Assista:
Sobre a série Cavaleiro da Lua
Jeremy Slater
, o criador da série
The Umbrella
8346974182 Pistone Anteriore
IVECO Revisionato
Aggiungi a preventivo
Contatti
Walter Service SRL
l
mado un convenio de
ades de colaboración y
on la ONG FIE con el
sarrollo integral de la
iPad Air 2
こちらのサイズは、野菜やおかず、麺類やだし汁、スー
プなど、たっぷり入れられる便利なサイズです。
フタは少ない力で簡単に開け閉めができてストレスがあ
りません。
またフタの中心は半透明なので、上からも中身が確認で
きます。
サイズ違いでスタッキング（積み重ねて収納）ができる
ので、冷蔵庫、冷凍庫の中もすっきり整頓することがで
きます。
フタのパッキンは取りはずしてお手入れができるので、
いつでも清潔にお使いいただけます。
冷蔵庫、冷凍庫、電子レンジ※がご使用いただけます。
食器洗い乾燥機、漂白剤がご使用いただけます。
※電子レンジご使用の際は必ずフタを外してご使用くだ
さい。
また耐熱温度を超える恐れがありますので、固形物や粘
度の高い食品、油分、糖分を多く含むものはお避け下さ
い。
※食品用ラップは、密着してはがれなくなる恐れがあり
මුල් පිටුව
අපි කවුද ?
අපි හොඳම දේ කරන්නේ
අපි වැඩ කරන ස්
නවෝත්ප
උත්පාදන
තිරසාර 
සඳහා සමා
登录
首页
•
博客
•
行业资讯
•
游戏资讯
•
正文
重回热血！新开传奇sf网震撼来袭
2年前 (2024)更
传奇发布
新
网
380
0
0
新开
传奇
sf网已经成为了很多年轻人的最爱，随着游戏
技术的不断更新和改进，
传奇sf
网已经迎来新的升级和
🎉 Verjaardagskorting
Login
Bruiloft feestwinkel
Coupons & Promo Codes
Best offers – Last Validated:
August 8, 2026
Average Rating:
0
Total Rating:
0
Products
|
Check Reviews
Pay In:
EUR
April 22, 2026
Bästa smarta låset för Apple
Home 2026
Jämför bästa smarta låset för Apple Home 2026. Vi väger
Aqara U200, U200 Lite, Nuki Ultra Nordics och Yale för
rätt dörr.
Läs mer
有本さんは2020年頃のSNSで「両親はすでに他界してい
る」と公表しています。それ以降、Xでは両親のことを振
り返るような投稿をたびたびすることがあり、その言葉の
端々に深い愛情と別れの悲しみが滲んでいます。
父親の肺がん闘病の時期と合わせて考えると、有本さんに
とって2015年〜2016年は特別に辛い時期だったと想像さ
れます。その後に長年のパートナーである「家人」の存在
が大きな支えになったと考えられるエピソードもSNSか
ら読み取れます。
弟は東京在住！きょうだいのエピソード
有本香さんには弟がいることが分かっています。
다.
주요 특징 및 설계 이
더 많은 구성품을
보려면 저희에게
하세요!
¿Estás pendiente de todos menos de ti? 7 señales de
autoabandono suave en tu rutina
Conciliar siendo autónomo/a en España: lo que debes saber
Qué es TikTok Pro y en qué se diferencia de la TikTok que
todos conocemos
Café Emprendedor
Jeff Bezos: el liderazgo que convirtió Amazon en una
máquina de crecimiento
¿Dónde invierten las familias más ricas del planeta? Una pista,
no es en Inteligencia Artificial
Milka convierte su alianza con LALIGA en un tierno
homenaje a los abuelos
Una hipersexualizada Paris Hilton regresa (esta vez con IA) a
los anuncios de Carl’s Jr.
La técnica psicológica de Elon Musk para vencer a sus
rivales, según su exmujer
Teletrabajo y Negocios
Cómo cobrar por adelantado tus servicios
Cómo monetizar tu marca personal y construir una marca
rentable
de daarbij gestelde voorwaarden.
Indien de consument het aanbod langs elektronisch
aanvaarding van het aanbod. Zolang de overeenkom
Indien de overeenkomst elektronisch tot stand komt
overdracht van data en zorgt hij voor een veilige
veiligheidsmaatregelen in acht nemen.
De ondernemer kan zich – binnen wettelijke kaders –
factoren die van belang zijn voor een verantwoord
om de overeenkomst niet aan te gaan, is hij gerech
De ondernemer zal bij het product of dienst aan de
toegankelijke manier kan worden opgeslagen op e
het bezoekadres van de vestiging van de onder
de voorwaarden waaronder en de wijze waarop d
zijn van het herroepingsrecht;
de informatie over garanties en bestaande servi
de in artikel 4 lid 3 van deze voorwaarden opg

━━━━━━━━━━━━━━━━

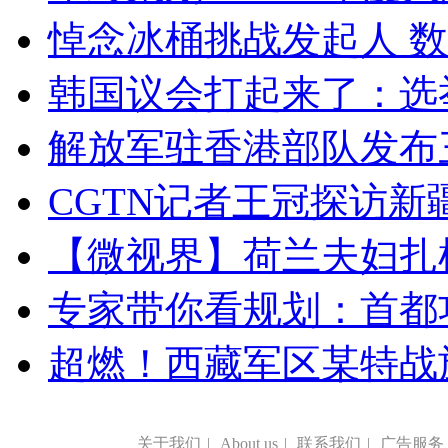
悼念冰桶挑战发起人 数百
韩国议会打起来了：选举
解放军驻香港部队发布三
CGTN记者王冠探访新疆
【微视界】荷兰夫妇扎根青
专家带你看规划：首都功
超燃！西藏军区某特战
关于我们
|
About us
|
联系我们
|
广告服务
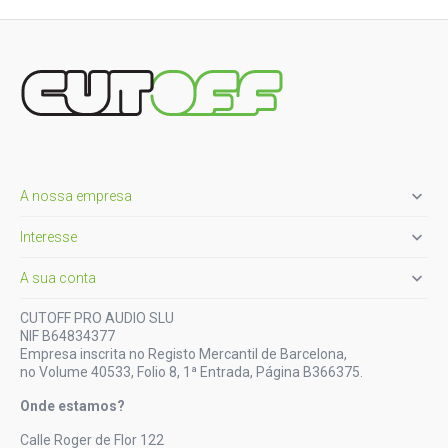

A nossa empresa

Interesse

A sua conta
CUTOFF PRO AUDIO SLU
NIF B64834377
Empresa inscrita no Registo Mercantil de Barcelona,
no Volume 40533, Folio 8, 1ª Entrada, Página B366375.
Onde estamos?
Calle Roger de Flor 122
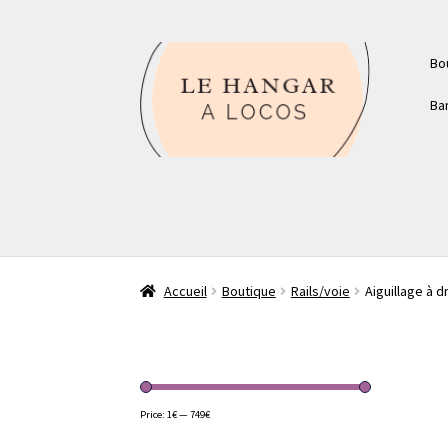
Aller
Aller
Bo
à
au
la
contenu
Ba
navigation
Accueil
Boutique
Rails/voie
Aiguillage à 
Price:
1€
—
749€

━━━━━━━━━━━━━━━━

**Your objective**
Which lines in the records contain the word "aanbod"? Pick out each one and copy it in full.

**Exercise output**
Indien de consument het aanbod langs elektronisch
aanvaarding van het aanbod. Zolang de overeenkom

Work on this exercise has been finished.